§ **Problem to work on**:
In the entries below, repeat word for word the lines from the one containing "FRAMER WEBSITES" through the one containing "May 9, 2026", with both of those lines included.

------ Records for the task ------

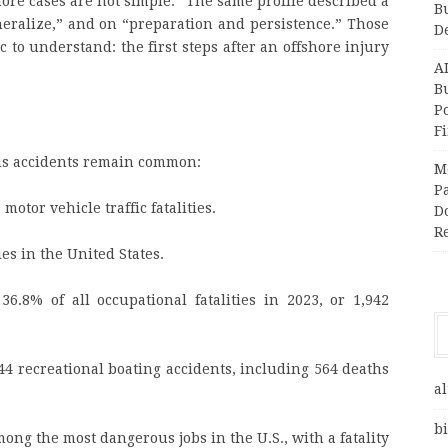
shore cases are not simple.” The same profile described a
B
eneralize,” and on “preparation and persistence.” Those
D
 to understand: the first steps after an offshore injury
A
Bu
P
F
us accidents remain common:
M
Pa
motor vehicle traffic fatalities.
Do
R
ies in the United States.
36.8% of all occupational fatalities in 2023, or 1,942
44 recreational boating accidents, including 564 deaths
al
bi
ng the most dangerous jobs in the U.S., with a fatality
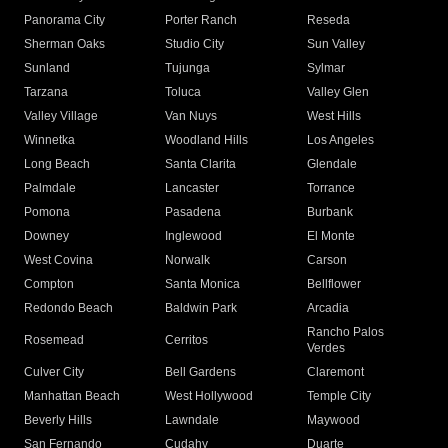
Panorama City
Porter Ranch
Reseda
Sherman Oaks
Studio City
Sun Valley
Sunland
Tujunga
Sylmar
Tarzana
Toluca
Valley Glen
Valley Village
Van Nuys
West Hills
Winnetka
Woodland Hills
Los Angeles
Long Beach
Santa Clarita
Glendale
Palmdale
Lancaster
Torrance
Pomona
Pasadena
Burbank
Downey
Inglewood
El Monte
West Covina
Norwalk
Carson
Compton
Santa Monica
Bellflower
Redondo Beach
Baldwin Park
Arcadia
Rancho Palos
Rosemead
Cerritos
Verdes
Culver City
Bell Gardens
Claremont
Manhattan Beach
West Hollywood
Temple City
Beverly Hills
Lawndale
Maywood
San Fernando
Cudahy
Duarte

------
------ Records for the task ------

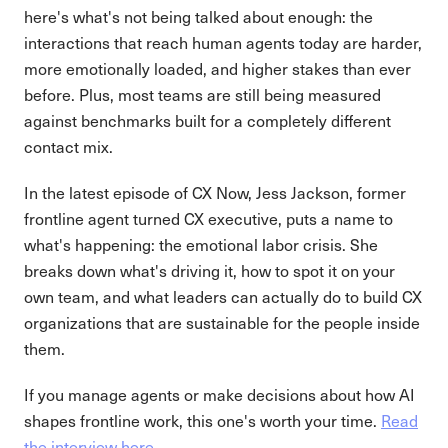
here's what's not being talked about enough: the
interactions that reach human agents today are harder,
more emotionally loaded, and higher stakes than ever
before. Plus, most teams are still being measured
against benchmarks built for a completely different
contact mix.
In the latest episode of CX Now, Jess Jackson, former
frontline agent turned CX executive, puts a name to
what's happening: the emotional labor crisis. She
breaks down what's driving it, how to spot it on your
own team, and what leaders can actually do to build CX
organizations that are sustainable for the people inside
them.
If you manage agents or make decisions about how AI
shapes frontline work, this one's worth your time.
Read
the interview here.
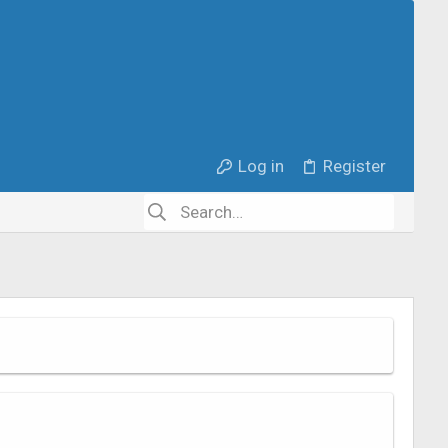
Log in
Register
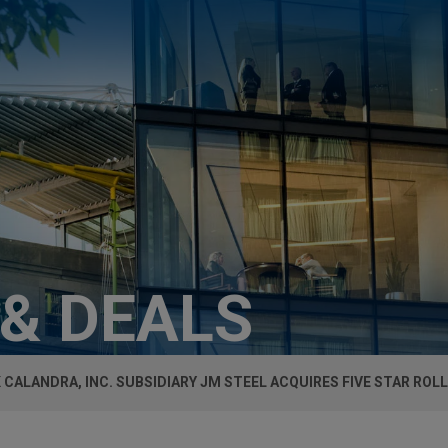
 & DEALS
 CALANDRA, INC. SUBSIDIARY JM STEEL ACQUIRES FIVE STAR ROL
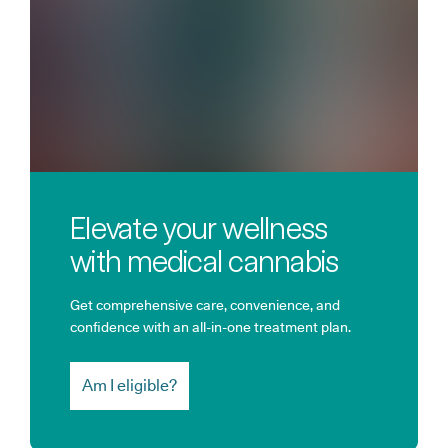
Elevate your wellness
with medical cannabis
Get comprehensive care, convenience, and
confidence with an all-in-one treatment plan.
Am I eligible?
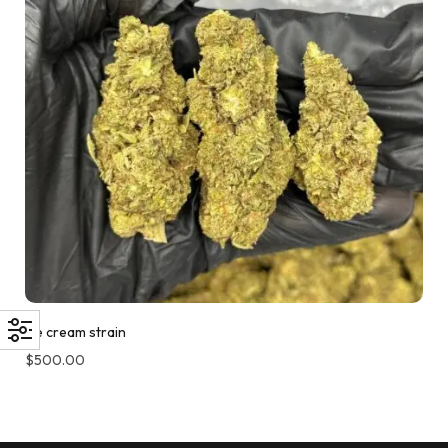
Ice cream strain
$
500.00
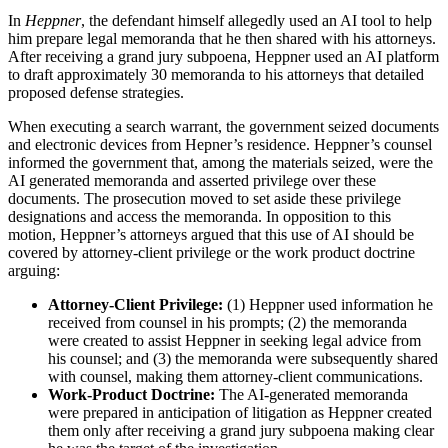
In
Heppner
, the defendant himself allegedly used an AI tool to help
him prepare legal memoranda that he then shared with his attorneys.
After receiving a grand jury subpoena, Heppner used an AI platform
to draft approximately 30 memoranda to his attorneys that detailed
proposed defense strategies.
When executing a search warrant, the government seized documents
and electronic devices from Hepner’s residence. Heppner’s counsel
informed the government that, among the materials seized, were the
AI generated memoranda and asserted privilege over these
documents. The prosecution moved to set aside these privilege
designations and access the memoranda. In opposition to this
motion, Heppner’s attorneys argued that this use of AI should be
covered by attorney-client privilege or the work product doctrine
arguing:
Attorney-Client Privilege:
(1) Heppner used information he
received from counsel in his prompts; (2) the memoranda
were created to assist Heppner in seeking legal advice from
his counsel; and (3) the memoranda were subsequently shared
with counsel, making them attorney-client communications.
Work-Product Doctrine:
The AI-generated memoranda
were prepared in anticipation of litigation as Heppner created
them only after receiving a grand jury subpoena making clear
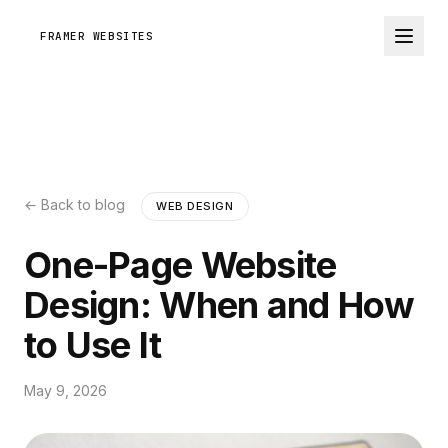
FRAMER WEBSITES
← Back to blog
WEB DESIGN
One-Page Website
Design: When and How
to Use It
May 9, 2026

------
------ Records for the task ------

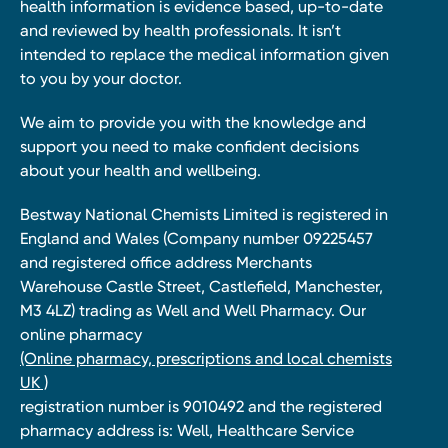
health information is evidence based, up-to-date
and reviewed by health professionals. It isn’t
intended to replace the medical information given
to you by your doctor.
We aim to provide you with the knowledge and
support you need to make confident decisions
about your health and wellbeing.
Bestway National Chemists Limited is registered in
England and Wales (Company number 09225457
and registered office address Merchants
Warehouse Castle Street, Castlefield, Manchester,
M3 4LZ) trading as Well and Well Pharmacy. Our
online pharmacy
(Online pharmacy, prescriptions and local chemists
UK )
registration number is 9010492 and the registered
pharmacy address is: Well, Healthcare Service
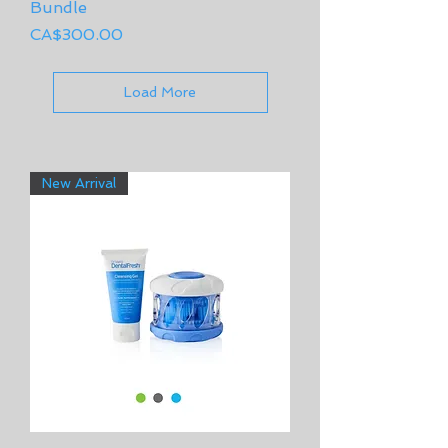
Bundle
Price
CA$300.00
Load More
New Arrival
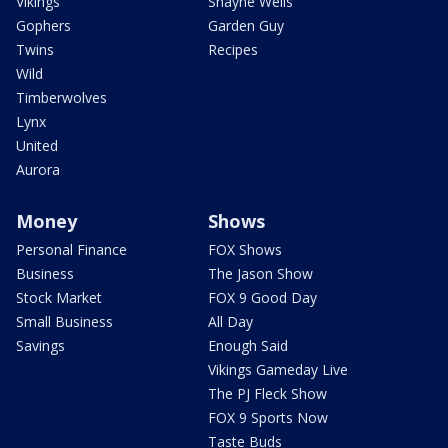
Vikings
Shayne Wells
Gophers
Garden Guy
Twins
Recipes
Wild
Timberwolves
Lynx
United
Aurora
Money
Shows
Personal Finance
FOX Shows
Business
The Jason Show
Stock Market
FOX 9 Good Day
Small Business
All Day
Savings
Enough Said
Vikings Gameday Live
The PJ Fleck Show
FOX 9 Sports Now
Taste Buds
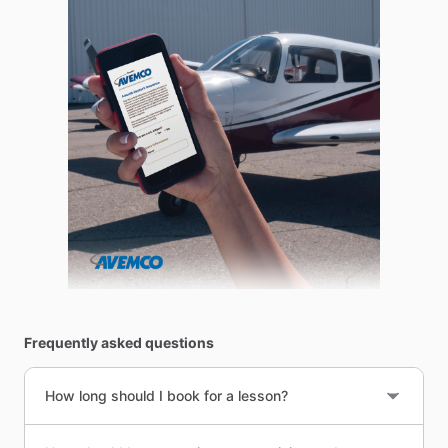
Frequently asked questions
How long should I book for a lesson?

------

§ **Answer for the task**:
FRAMER WEBSITES
← Back to blog
WEB DESIGN
One-Page Website
Design: When and How
to Use It
May 9, 2026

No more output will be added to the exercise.